2. Why divide by √d_k? Show the variance computation.
Assume q, k components are iid with mean 0, variance 1 (a reasonable post-LayerNorm assumption). Then q·k = Σ q_i k_i has Var = Σ Var(q_i k_i) = Σ E[q_i²] E[k_i²] = d_k. So the dot product has std √d_k, and for d_k = 64 typical logits are ±24 — softmax saturates and gradients vanish. Dividing by √d_k restores unit variance, keeping softmax in its soft, gradient-friendly regime independent of head dim.
3. Compute the activation memory of the attention scores tensor for B=4, H=32, T=8192 in bf16.
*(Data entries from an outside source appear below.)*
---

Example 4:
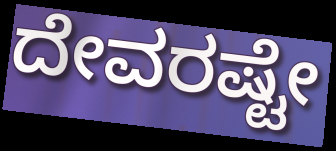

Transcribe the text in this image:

ದೇವರಷ್ಟೇ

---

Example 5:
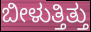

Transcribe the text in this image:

ಬೀಳುತ್ತಿತ್ತು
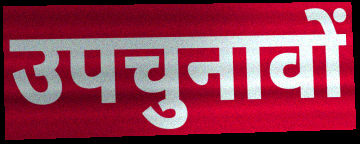
उपचुनावों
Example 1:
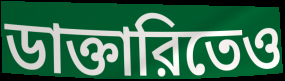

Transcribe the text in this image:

ডাক্তারিতেও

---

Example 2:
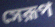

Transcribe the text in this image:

সেরূপ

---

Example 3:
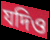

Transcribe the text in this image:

যদিও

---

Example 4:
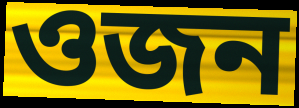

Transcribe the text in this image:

ওজন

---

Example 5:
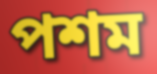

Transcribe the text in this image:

পশম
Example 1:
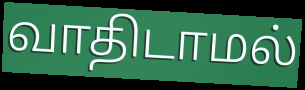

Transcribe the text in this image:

வாதிடாமல்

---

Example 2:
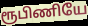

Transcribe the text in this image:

ரூபிணியே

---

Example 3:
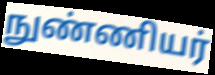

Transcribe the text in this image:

நுண்ணியர்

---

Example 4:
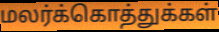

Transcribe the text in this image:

மலர்க்கொத்துக்கள்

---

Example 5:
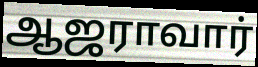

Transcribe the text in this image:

ஆஜராவார்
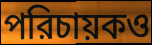
পরিচায়কও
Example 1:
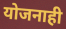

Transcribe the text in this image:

योजनाही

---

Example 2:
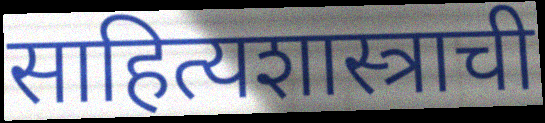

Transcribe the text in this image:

साहित्यशास्त्राची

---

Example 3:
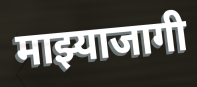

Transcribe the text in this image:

माझ्याजागी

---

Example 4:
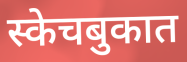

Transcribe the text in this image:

स्केचबुकात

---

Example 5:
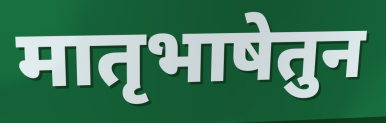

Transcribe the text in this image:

मातृभाषेतुन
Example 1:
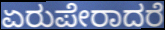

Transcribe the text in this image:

ಏರುಪೇರಾದರೆ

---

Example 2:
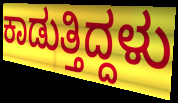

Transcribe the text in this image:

ಕಾಡುತ್ತಿದ್ದಳು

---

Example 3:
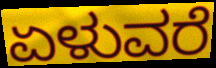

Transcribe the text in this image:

ಏಳುವರೆ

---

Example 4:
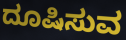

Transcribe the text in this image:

ದೂಷಿಸುವ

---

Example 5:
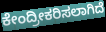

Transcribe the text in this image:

ಕೇಂದ್ರೀಕರಿಸಲಾಗಿದೆ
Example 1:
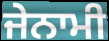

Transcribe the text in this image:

ਜੇਨਾਮੀ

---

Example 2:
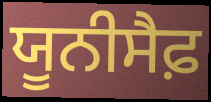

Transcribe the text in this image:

ਯੂਨੀਸੈਫ਼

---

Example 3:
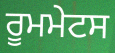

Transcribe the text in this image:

ਰੂਮਮੇਟਸ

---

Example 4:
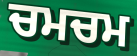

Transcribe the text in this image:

ਚਮਚਮ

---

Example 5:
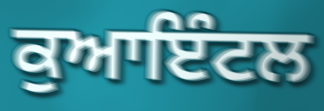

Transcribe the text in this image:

ਕੁਆਇੰਟਲ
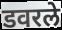
डवरले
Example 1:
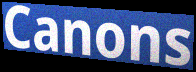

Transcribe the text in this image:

Canons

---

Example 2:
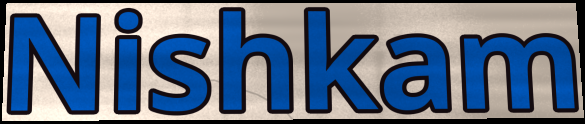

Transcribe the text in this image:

Nishkam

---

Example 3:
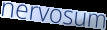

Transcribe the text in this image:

nervosum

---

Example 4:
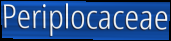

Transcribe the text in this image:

Periplocaceae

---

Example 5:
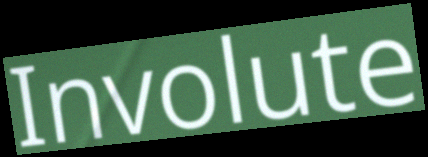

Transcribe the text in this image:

Involute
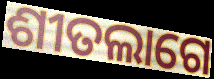
ଶୀତଲାଗେ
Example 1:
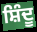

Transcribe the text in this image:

ਸ਼ਿੰਦੂ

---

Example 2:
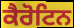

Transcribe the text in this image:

ਕੈਰੋਟਿਨ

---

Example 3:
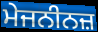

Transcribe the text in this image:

ਮੇਜਨੀਨਜ਼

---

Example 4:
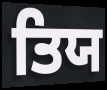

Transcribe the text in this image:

ਤਿਯ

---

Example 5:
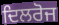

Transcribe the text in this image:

ਦਿਲਰੋਜ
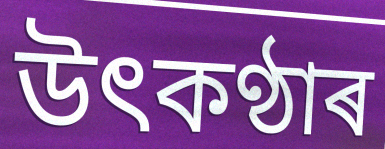
উৎকণ্ঠাৰ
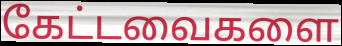
கேட்டவைகளை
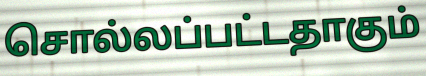
சொல்லப்பட்டதாகும்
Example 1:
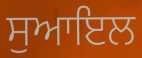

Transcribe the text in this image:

ਸੁਆਇਲ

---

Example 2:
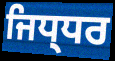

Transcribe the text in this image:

S has shape [B, H, T, T] = [4, 32, 8192, 8192]. Bytes per element = 2 (bf16). Total = 4 · 32 · 8192 · 8192 · 2 = 17,179,869,184 bytes ≈ 16 GiB ≈ 17.18 GB. This is per layer; for 80 layers naive attention would need ~1.4 TB just for the scores tensors. FlashAttention reduces this to O(T·d_k) by tiling.
4. Why is the output of MultiHead(Q,K,V) wrapped in a final W_O projection?
Each head produces a vector in its own d_v subspace. Concatenation alone makes the outputs disjoint blocks of the residual stream — block 1 is head 1, block 2 is head 2, etc. W_O is a learned linear map that mixes information across heads and projects back into the shared residual stream so future layers can read what any earlier head wrote. Without W_O, heads cannot communicate.
5. What is the causal mask, and how is it implemented numerically?
A causal mask is a [T, T] additive matrix with 0 on and below the diagonal and -inf strictly above. After the QKᵀ/√d_k step, S += M; the softmax of -inf is exactly 0, so token i puts zero probability on token j > i. In practice it is precomputed once and broadcast over (B, H). Modern fused kernels (FA-2/3) generate the mask on the fly rather than allocating a [T, T] buffer.
6. Why are the W_Q, W_K, W_V matrices often fused into a single [d_model, 3·d_model] weight in production?
All three projections read the same input X. Fusing them lets the GPU do one large GEMM instead of three smaller ones — better tensor-core utilisation, fewer kernel launches, and a single HBM read of X instead of three. This is a standard transformer optimisation in nn.MultiheadAttention (in_proj_weight), HF transformers (Wqkv), Megatron, and vLLM.
7. Attention is permutation-equivariant. Why? And what is the consequence?
Applying a permutation π to the input rows of X permutes Q, K, V the same way; the QKᵀ matrix gets row+column permuted; softmax and the matmul with V preserve this. So Attention(πX) = π · Attention(X). The model has no notion of position from the operation itself. Consequence: we must inject position information, either via additive positional embeddings or via rotary/relative schemes that act on Q and K (see §6.3).
8. Where does the O(T²) memory cliff come from, and how does FlashAttention sidestep it?
The scores tensor S = QKᵀ has shape [B, H, T, T]; its size grows quadratically with sequence length. For T = 32k it can exceed HBM capacity per layer. FlashAttention (Dao et al. 2022) tiles Q, K, V into blocks that fit in on-chip SRAM, computes a partial softmax per tile, and combines tiles via the online-softmax recurrence — never materialising the full S in HBM. Memory is O(T·d_k) instead of O(T²·H). Same math, IO-optimal. Full derivation in Part XIV (T44).